ServiceMaster Global Holdings (SERV) $52.75 ($52.40 when published). Worth low $60s to high $60s per share.
- Pest control industry. The Company operates through three segments: Terminix, American Home Shield and the Franchise Services Group.
- Going to see a spinoff in the back half of the year. American Home Shield will be spun out. Terminix will be the remaining company.
- Industry is going at 5% to 6% annually, half in price, half in units.
- Terminix is growing at 0% to 2% because of the mistake that were done under prior management.
- Company started to head in the right direction in 2017. Announced a split in two company. American Home Shield and the Terminix and Franchise Services Group.
- $8.2 billion pest industry with two players that each have 20% share. They will grow faster than the industry because they are going to invest in technology.
- Believes ServiceMaster can trade at 14x EBITDA and 20x earnings.
- American Home Shield is worth 12x-13x EBITDA. That would make AHS worth $3.6 to $4.2 billion.
- Company is worth low $60s to high $60s per share.
Shopify Inc (SHOP) $119 ($110 when published). Worth $150 to $180 a share.
- U.S. e-commerce is a $500 billion business that is growing at 15% to 16%. Amazon is $200 billion of it and gaining share.
- Midplayers are losing share but growing at 4%. The small-to-medium-size businesses, those that sell for less than $10 million and are very nimble. They use Shopify for the back-end platform. 40% market share going to 80%.
- Shopify has 10% of U.S. e-commerce or 10%. Platform growing at about 70% a year.
- It’s the best and least expensive technology. A lot of competitors have moved up to the mid-market because they simply cannot compete with Shopify.
- Shopify essentially becoming the front-end system of record. Companies basically run their business off Shopify then use it for other services. They attach payments. They attach capital.
- $27 billion of gross merchande value, going to $80 billion over the next three years.
- $943 million in revenue in 2018, $1.25 billion in 2019, and $2.4 billion in 2020. 45% to 50% margin. $1.4 billion in gross profits in 2020.
- It will trade between 13 to 18 times gross profit, or $150 to $180 a share.
Grubhub (GRUB) $71.80 ($72.97 at publication).
- Delivery is going to generate 100% of all the restaurant industry growth in 2018.
- Basically, only two platforms are powering delivery—UberEATS and Grubhub.

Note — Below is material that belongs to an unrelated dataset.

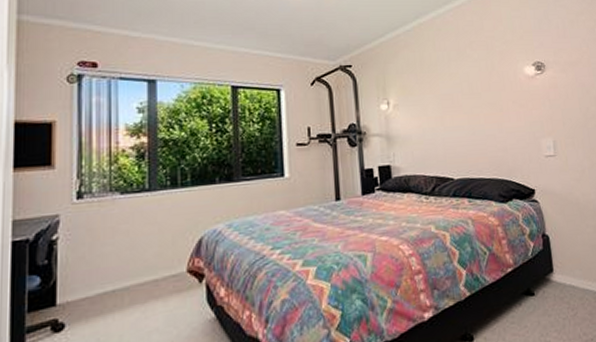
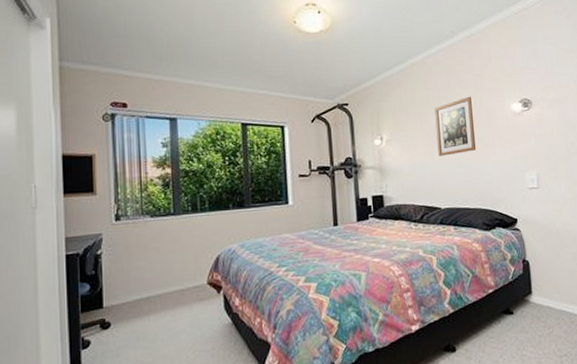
wall art: none [444,58,490,122] -> present [434,96,477,156]

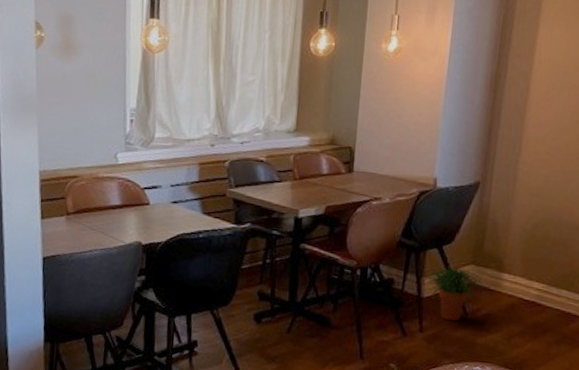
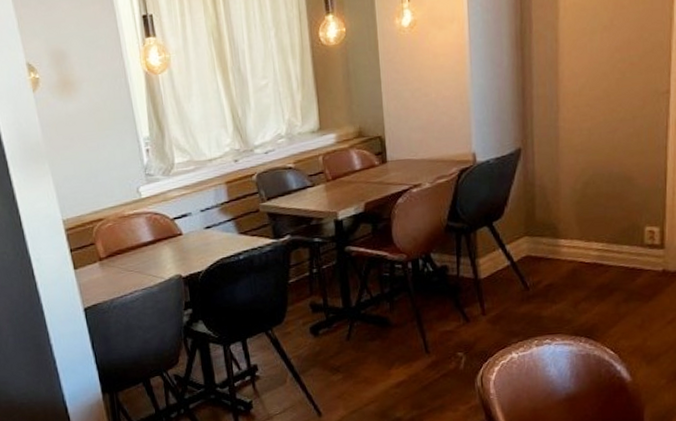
potted plant: present [423,265,485,321] -> none [478,241,543,299]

These are business models where scale matters.
- Increasingly, chains like McDonald’s, which has a successful relationship with UberEATS, want to be in places that can give them national coverage and also bring in customers.
- You are basically buying one of the two platforms in an industry where we believe that delivery is going to grow 25% to 30% for the sustainable future, and this company has become one of the consolidators.
- The stock is trading at 28 times next year’s earning, in an industry that has sustainable 25% to 30% EPS growth, and it is a profitable business. It currently makes about a $1.50 of Ebitda per order, and the number of orders is going to continue to go up.